I am trying to prove that the Mahalanobis distance $d(x,y)$ is always positive, that is: $\forall{x,y \in E}\,{[0 \le d(x,y)]}$. To do so, I need to demonstrate that: $0\le\sqrt{(x-y)^TS^{-1}(x-y)}$, which is true when $S^{-1}$ exists and is positive semi-definite or p.s.d. (i.e. $z^TS^{-1}z \ge 0$ for $z\neq0$).
I was told that assumming $S^{-1}$ is p.s.d. is not enough to prove that $S^{-1}$ is also invertible (a requirement for the previous formula). The reason is that a zero matrix would produce null eigenvalues (making $S^{-1}$ not invertible) and still satisfy the p.s.d. definition.
I was adviced to use positive definite or p.d. matrices instead of p.s.d. (i.e. $z^TS^{-1}z > 0$ for $z\neq0$), but in that case, the expression $0=\sqrt{(x-y)^TS^{-1}(x-y)}$ would not be satisfied. In the same way that the logical expression $a\ge0$ means $a>0 \lor a=0$ (the OR operator only needs one condition to be true to make the whole logical expression true), could I say the positiveness property is satisfied even if $S^{-1}$ is p.d.?
Note: I know that Mahalanabis distance is not a metric, I am just trying to prove that it could be one if $S$ is p.d.
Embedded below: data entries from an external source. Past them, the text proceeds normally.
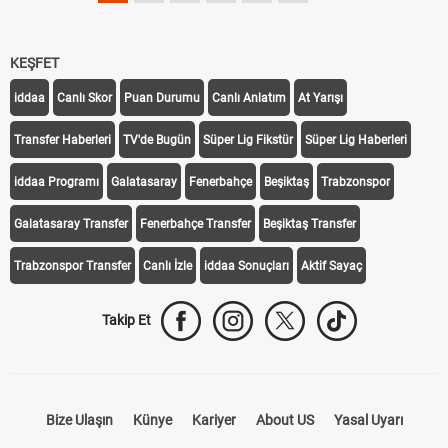
KEŞFET
iddaa
Canlı Skor
Puan Durumu
Canlı Anlatım
At Yarışı
Transfer Haberleri
TV'de Bugün
Süper Lig Fikstür
Süper Lig Haberleri
iddaa Programı
Galatasaray
Fenerbahçe
Beşiktaş
Trabzonspor
Galatasaray Transfer
Fenerbahçe Transfer
Beşiktaş Transfer
Trabzonspor Transfer
Canlı İzle
iddaa Sonuçları
Aktif Sayaç
Takip Et
Bize Ulaşın
Künye
Kariyer
About US
Yasal Uyarı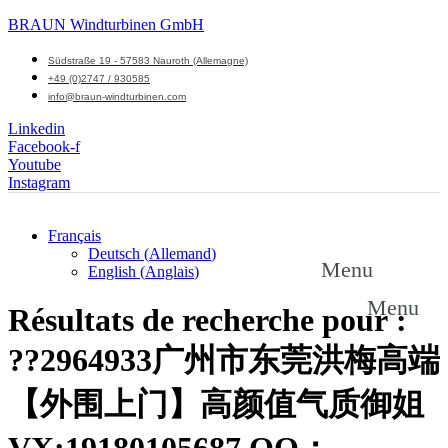
BRAUN Windturbinen GmbH
Südstraße 19 - 57583 Nauroth (Allemagne)
+49 (0)2747 / 930585
info@braun-windturbinen.com
Linkedin
Facebook-f
Youtube
Instagram
Français
Deutsch
(
Allemand
)
Menu
English
(
Anglais
)
Menu
Résultats de recherche pour :
??2964933广州市东莞洪梅高端
【外围上门】高颜值气质御姐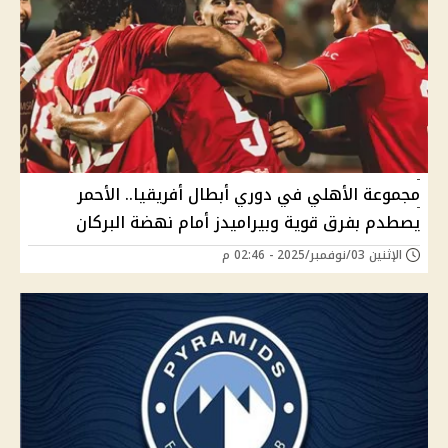
مجموعة الأهلي في دوري أبطال أفريقيا.. الأحمر
يصطدم بفرق قوية وبيراميدز أمام نهضة البركان
الإثنين 03/نوفمبر/2025 - 02:46 م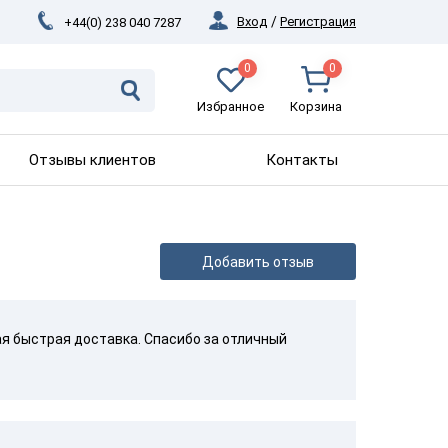
Вход
/
Регистрация
+44(0) 238 040 7287
0
0
Избранное
Корзина
Отзывы клиентов
Контакты
Добавить отзыв
ая быстрая доставка. Спасибо за отличный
This distance is not always positive. For example, $d(x,x)=0$. You can prove that it is always nonnegative, that $d(x,y)\ge0$.
If you are writing $S^{-1}$, it means that $S^{-1}$ is invertible; the inverse is $S$! I think you mean to say that assuming $S$ is p.s.d. is not enough to prove $S^{-1}$ exists. This is correct, and the solution is to assume $S$ is p.d.
You do not need this to be satisfied. All you need to prove is that $d(x,y)\ge 0$, which is true when $S$, and therefore $S^{-1}$, is p.d. However, this equation is satisfied when $x=y$.
You can say the nonnegativeness property is satisfied if $S^{-1}$ if p.d.